- _AIM_
From the traffic-case excerpt below, list each vehicle in the events it describes. Identify each one by who rode or drove it, or by what it did.

- _EXCERPT_
>> START

2. Both of these latter offences contrary to subsections (1) and (2) of section 27 of the Road Traffic Ordinance.

3. He appeals against both conviction and sentence.

4. The facts are relatively simple.

5. A motorcyclist, Mr Lee Wah (2PW), was riding his machine along Clear Water Bay Road in the direction of Sai Kung at about midnight on the 25th January 1979.

6. He was being followed by a car driven by Mr Chiu King Wah (1PW). Mr Chiu in turn was being followed by another vehicle which overtook him in a perfectly reasonable manner. Mr Chiu had then been travelling at about 30 m.p.h.

7. After it overtook him on this two lane highway upon which there was a solid, and on the side of the road upon which the vehicles were travelling a broken, white line the vehicle went on and overtook Mr Lee Wah's motorcycle. In doing so the near side front between the near side door and front struck Mr Lee's motorcycle which fell, with its rider, to the ground. Mr Lee Wah was injured, though not seriously. The overtaking vehicle continued on its way without stopping.

8. Mr Chiu, who stopped his car and rendered assistance to Mr Lee, says he noted the number of the overtaking vehicle. He had his headlights on and could see the other vehicle from some distance after the accident. He says he wrote it down after he "picked up" the motorcycle. He gave a Statement to the police - and immediately prior to giving evidence he read this. In evidence he said the vehicle number was BW 522. Mr Lee did not get the number.

>> END

- _DATASET ENTRIES_
>> START

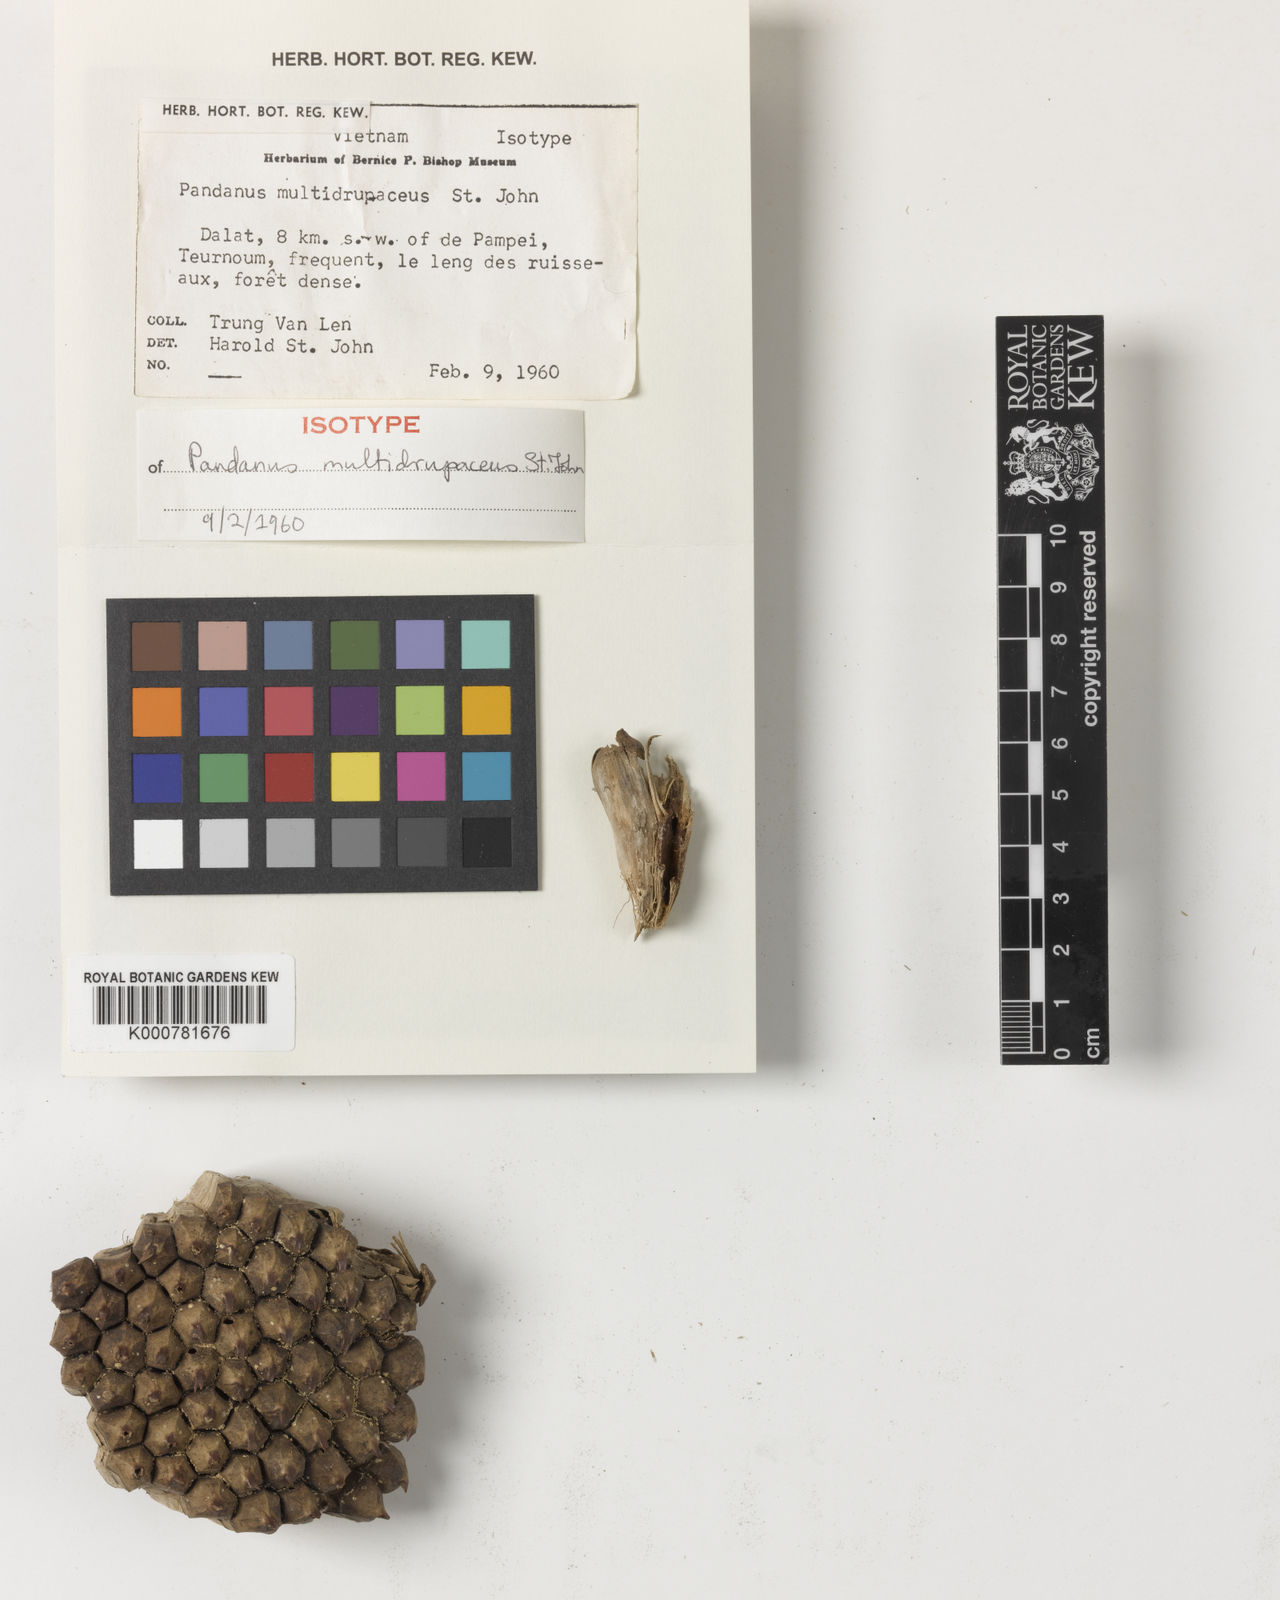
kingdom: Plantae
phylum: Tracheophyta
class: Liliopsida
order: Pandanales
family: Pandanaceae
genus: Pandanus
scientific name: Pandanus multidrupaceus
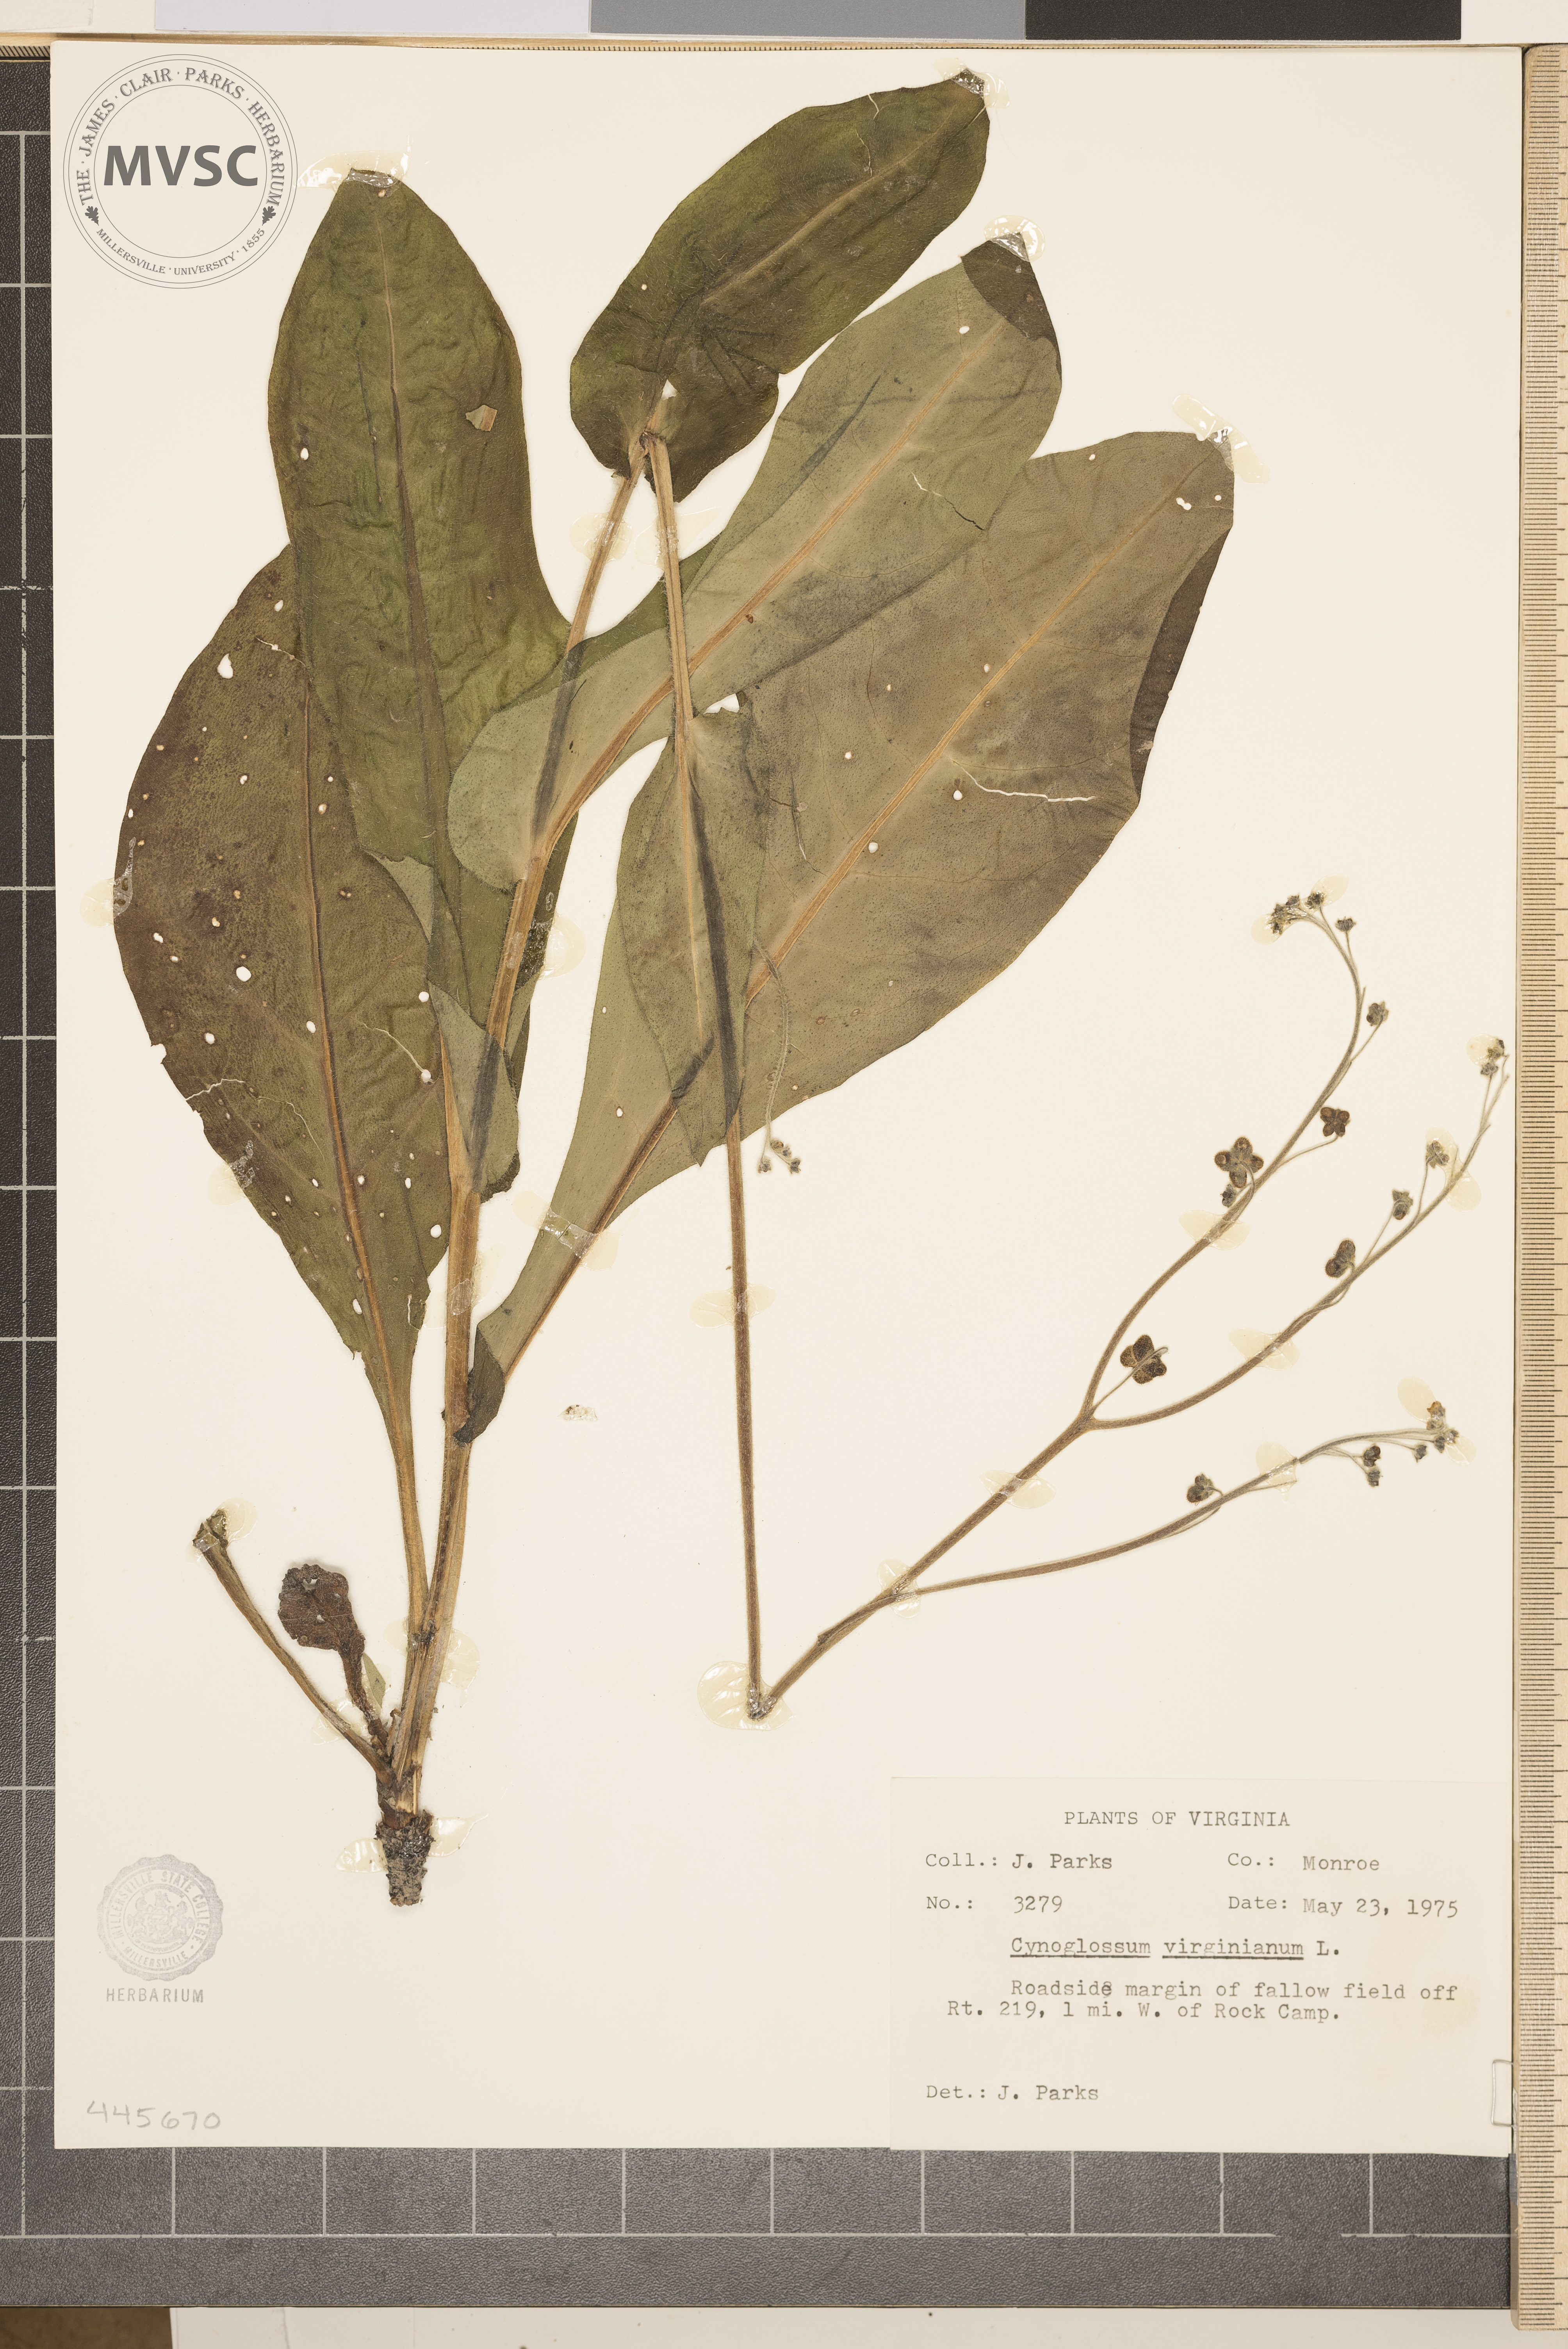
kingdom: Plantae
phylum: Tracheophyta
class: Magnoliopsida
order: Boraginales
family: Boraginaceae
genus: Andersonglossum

>> END

- _FULL ANSWER_
- The motorcycle ridden by Mr Lee Wah (2PW)
- The car driven by Mr Chiu King Wah (1PW)
- The vehicle that overtook Mr Chiu's car, then struck Mr Lee Wah's motorcycle and continued without stopping (number given in evidence as BW 522)